Women have manifestly suffered a position of inequality around the world, but particularly in our own Western societies, presumably very advanced in the practice of universal values such gender equality, open democracy and general principles of equanimity and fairness.
Let’s take for example the profession we are celebrating this month in the U.S., one of the noblest, most exhausting and most indispensable in our health system— and yet not equally recognized and compensated for as, say, that other of their colleagues —although not their peers— the medical doctors.
The nurses are still the ones who carry the heavy burden and literally get their “hands dirty”
In our healthcare system, the nurses are still the ones who carry the heavy burden and literally get their “hands dirty” with the most demanding part of the profession: caring for the infirmed or the dying.

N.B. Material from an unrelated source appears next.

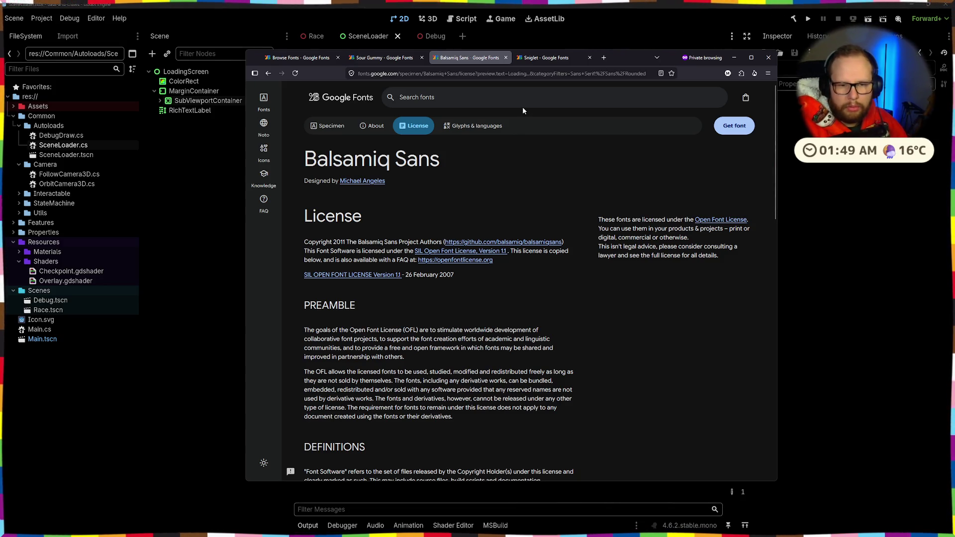
drag(658, 219, 744, 228)
click(741, 230)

The Hippocratic Oath falls squarely on the shoulders of mostly female nurses that deal with the grueling one-on-one interaction with the patients.
I love my doctors, when I inevitably have to - against my will - go see them. However, it is not the doctor who “takes the time” with me because they are usually rushed seeing dozens of other patients a day.
It is the nurse, probably busier than the doctor, who is the one who gives personalized care before and after the doctor finally “sees the patient” - usually for just a few minutes.
It is an impersonal medical system, we all know, in a country with the most technologically advanced medical care in the world.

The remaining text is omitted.